Document version comparisons
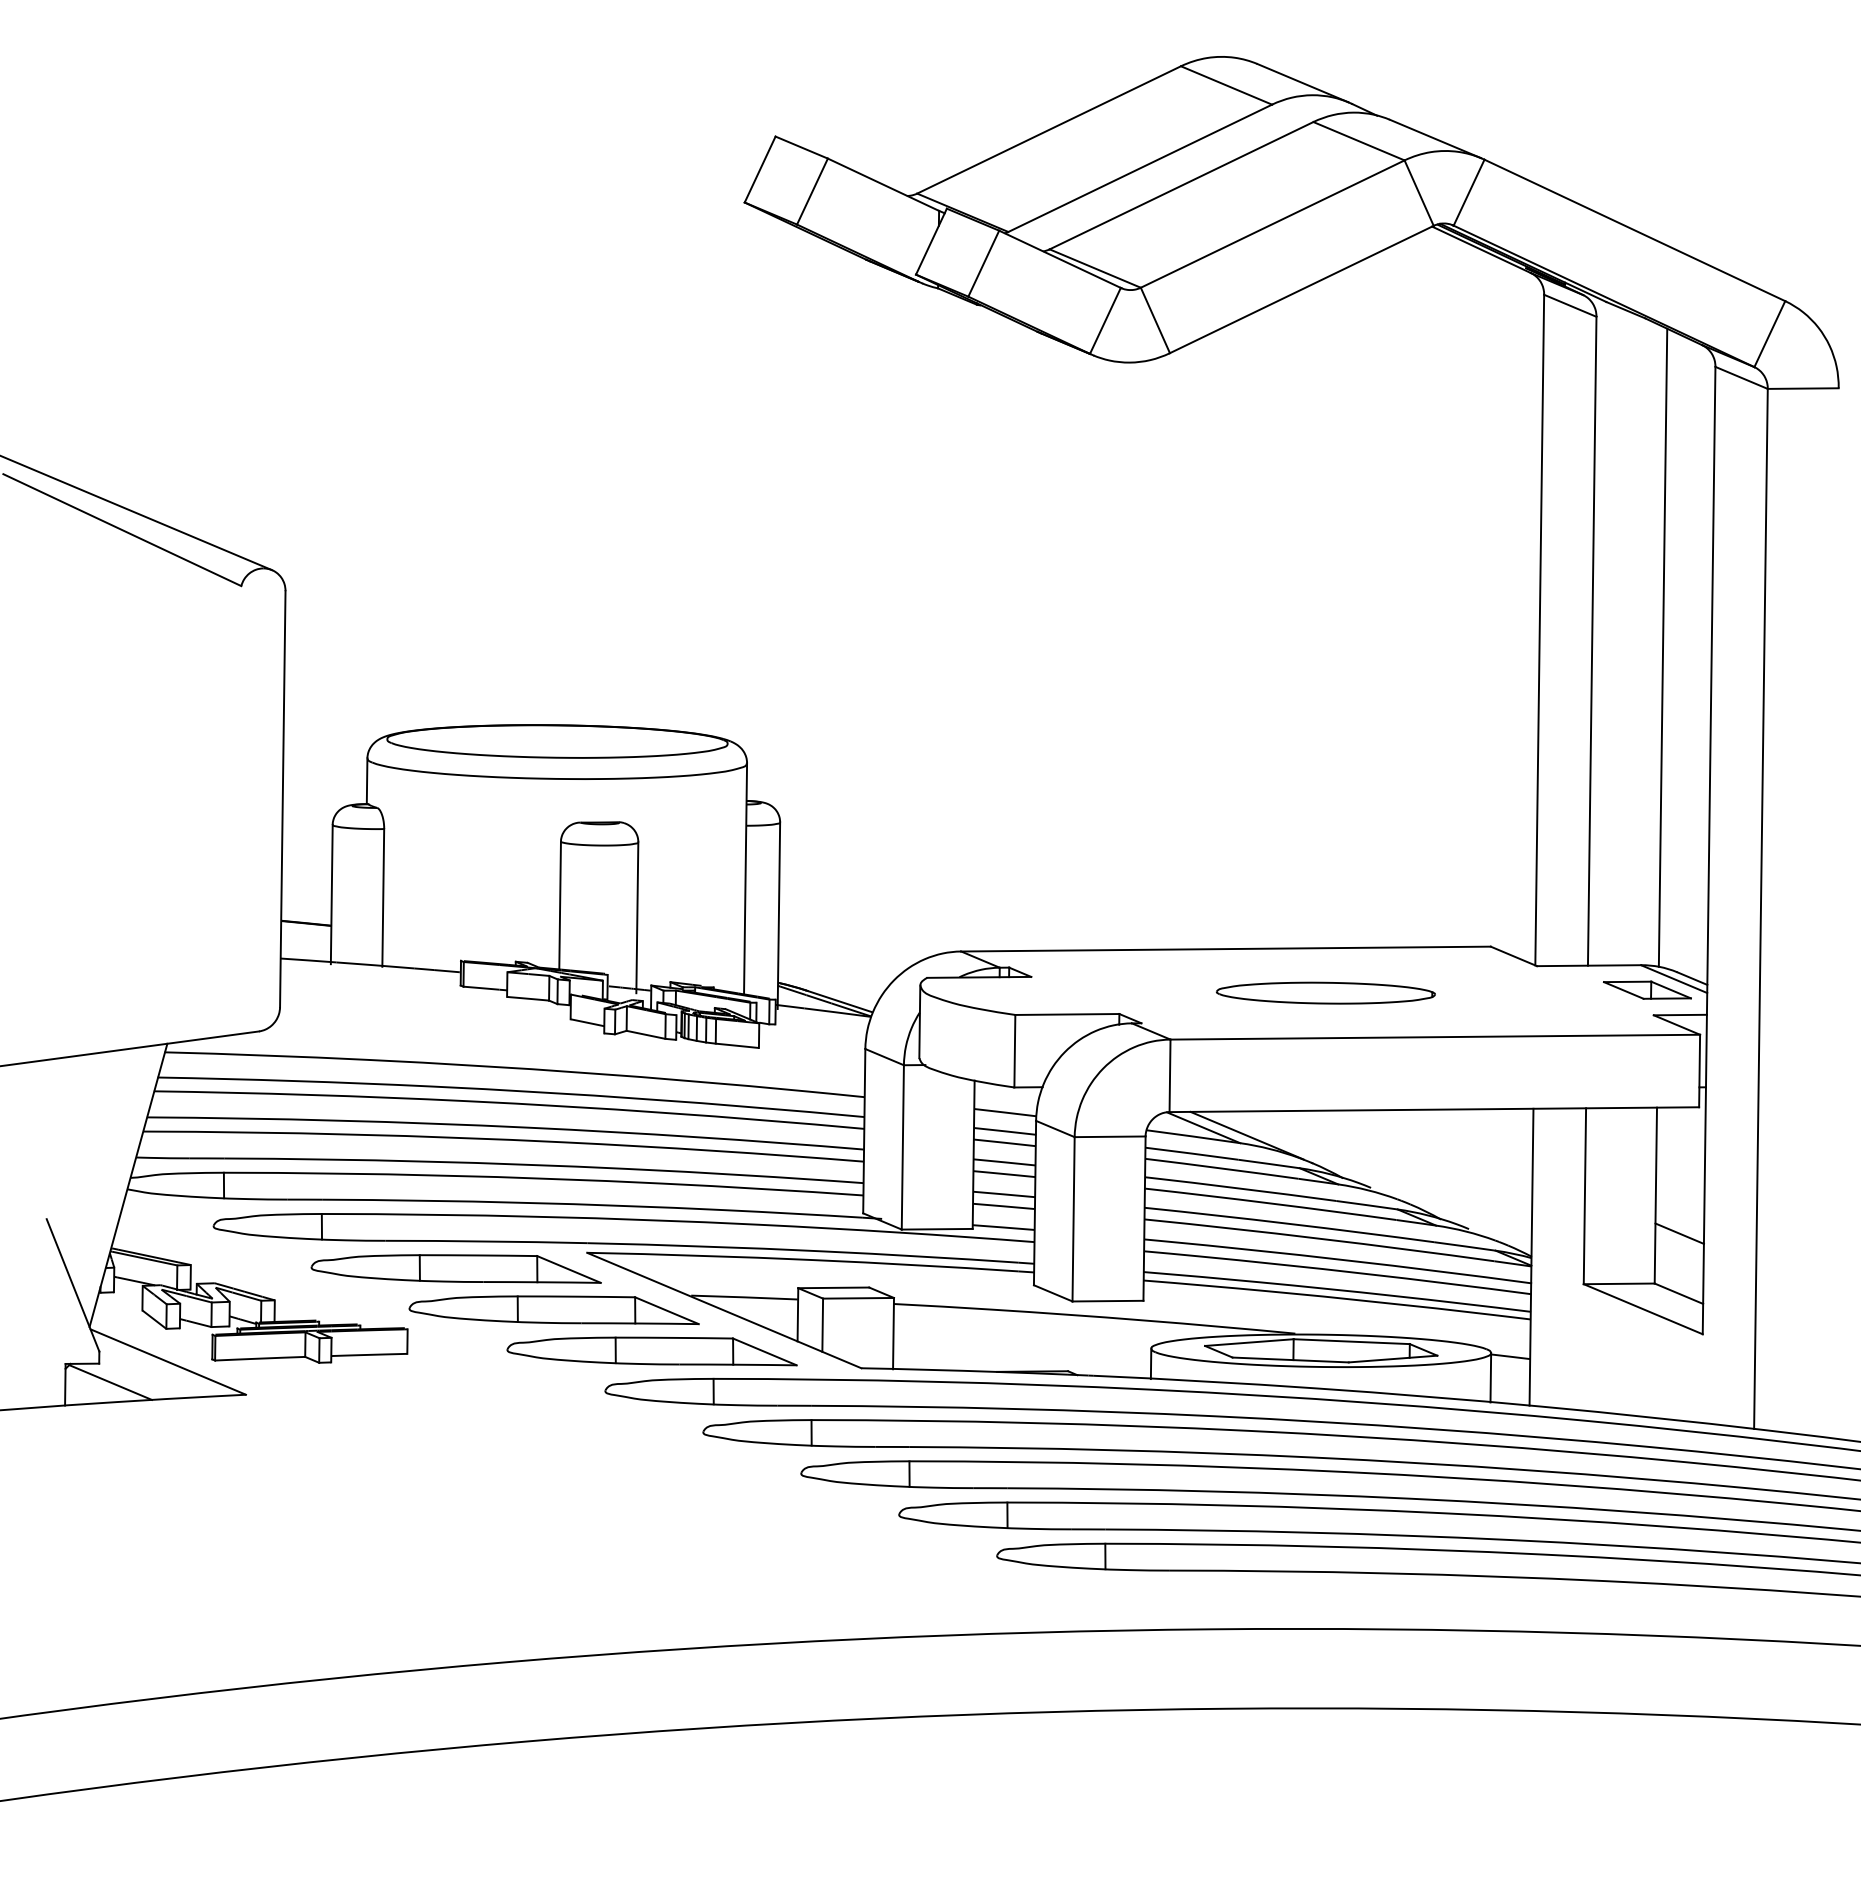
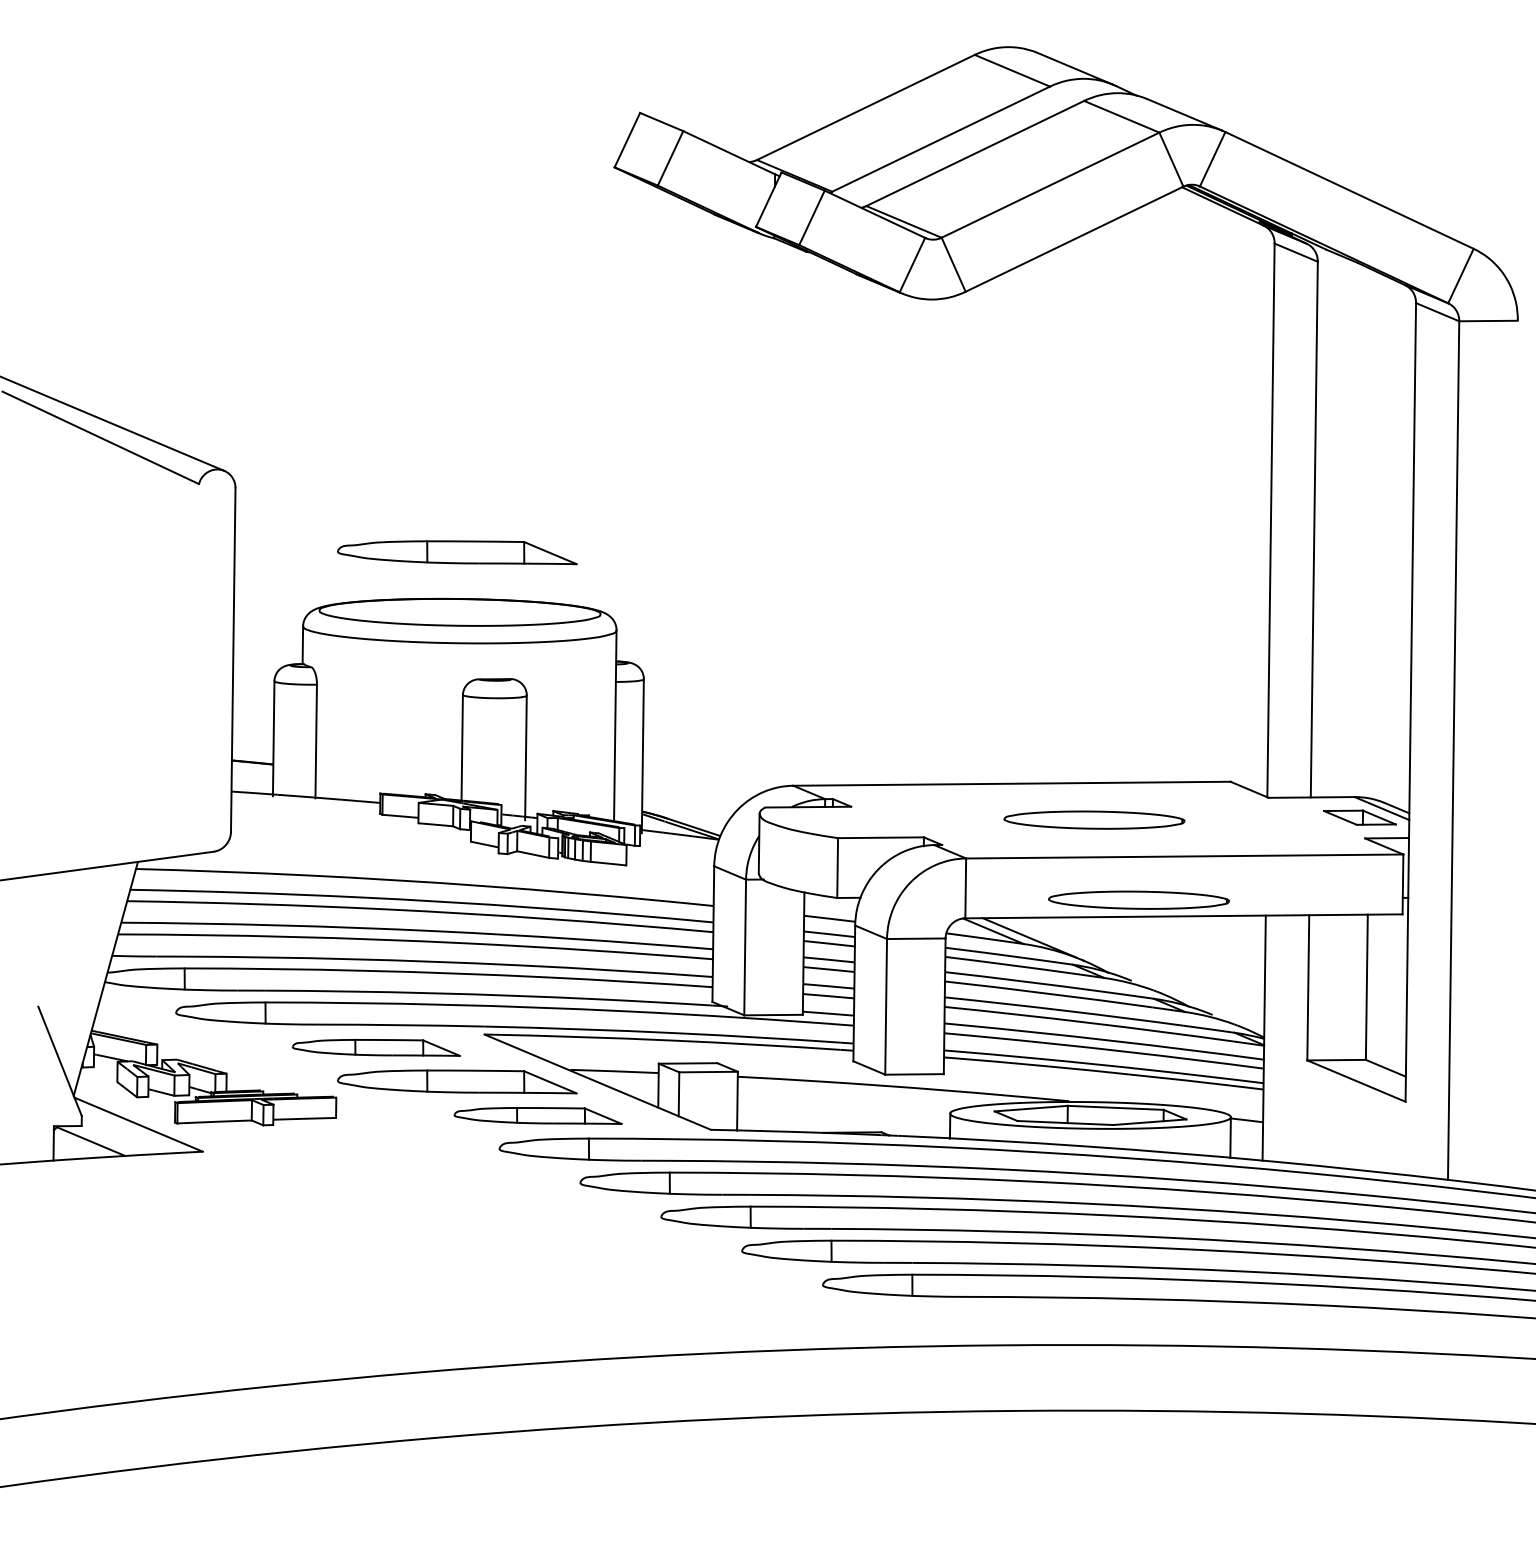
line: (1662, 647) -> (1372, 534), removed
part: (553, 669) -> (456, 552), added
part: (1379, 1089) -> (1138, 899), added
line: (1679, 1233) -> (1386, 1018), removed
part: (455, 1268) -> (375, 1047), size x0.7
part: (651, 1351) -> (537, 1115), size x0.7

## Your task
Copy out the lines starting at the one containing "part: (553, 669) -> (456, 552), added" and ending with the last line of the entries. Include nothing else.

## Response to this task
part: (553, 669) -> (456, 552), added
part: (1379, 1089) -> (1138, 899), added
line: (1679, 1233) -> (1386, 1018), removed
part: (455, 1268) -> (375, 1047), size x0.7
part: (651, 1351) -> (537, 1115), size x0.7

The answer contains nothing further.